※ 第三章 ※

喜蝶と萬姜母子、慶央の街を歩く

061 関景と允陶、千松園で密談する・1



 

 青陵国・慶央の南を悠々と流れる江長川。

 江長川のほとり商港・研水のはずれに、その名を千松園という客桟がある。

 荘本家の傘下として、足に怪我を負った徐黄正が営んでいる客桟だ。


 小さな客桟だが、黄正の長男の高が料理人として調理場に立つようになると、江長川で獲れる魚料理が評判を呼ぶようになった。

 今では、徐高の作る料理を楽しみにした旅人の定宿となっている。

 一見客を泊めるのは、部屋が空いている時くらいだ。






 この日の昼少し過ぎて、荘本家の関景・允陶・魁堂鉄そして徐平の四人が、千松園を訪れた。

 

 老いてよりいっそう食べることに煩くなった関景は、徐高の作る料理をひいきにしている客の一人だった。

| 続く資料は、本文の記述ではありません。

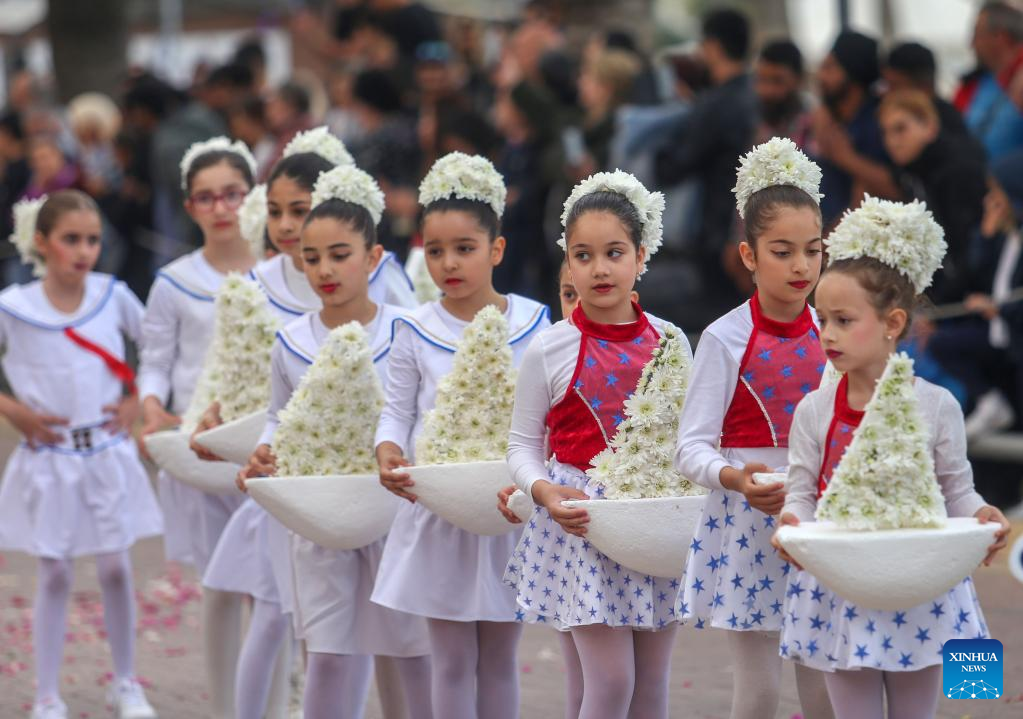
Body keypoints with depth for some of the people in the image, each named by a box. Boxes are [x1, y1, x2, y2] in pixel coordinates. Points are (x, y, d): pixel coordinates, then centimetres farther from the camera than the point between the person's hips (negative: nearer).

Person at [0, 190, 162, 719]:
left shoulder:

 手下の誰彼を誘っては、しょっちゅう食しに来ていたのだ。

 

 魁堂鉄は、関景のそばに侍るようになって五年。

 青陵国の西隣・越山国で軍営に就いていたが、すべてを捨てて慶央に流れてきた過去がある。その時の経緯を知るのは、博打場の用心棒としてすさんだ生活を送っていた彼を見つけた関景と、堂鉄自身の胸の中だけだ。


 歳は三十歳。

 何よりも人目を引くのは、彼の体の大きさだろう。

 背も高いが横幅もあり肌の色も浅黒く、まるで黒牛だ。

 彼の頭突きをまともに食らって立っていられる男は、中華大陸広しといえど、どこを探してもいないに違いない。


「大男、総身に知恵が廻り兼ねる」とは世間でよく言われていることだが、彼にもそういうところはある。

 愚鈍ではないが、相反する二つのことを同時に考えるのは苦手だ。

 それゆえに小賢しいところがなく義理堅い。


 徐平は、この千松園の次男だった。

 まだ十五歳の若者だ。

 関景とその手下たちを見ているうちに、荘本家に憧れを抱くようになった。


 父・黄正の許しを得て関景の手下となって、数か月。

 堂鉄の下で日々の鍛錬に励んでいる。

 若輩すぎて、允陶や関景のいる席に並んで座ることなどありえない立場だが、堂鉄も同席するのと千松園が実家であることで、今回、同行を許された。


 部屋の隅で神妙に畏まっている平を見て、「ほんの数か月前までは、聞き分けのない子どもであったのに……」と、父の黄正は感慨深く思ったことだろう。


 しかしながら、関景が允陶を伴うのは珍しいことだった。






「允陶よ。

 おまえから荘興の意向を聞かされた時は、正直、自分の耳を疑った。

 まさかこの日が来るとはな……」


 允陶に注がれた酒を口に含みながら、関景は言った。


「それにしても長い五年だった。

 英卓が慶央を飛び出した時はまだ十五歳の小僧だった。

 二十歳となった今では、当時の面影は、その顔にないやもしれんな」


 卓上に料理と酒が並べられたあと、関景は亭主の徐黄正に言った。

「少々、込み入った話があるゆえに、ここには誰も近づけるな」


 客桟の名前の由来となった庭の松の枝を、秋の終わりの風が吹き抜ける。

 静寂そのものだ。

 昼間の千松園の離れ座敷は、密談するのにふさわしい。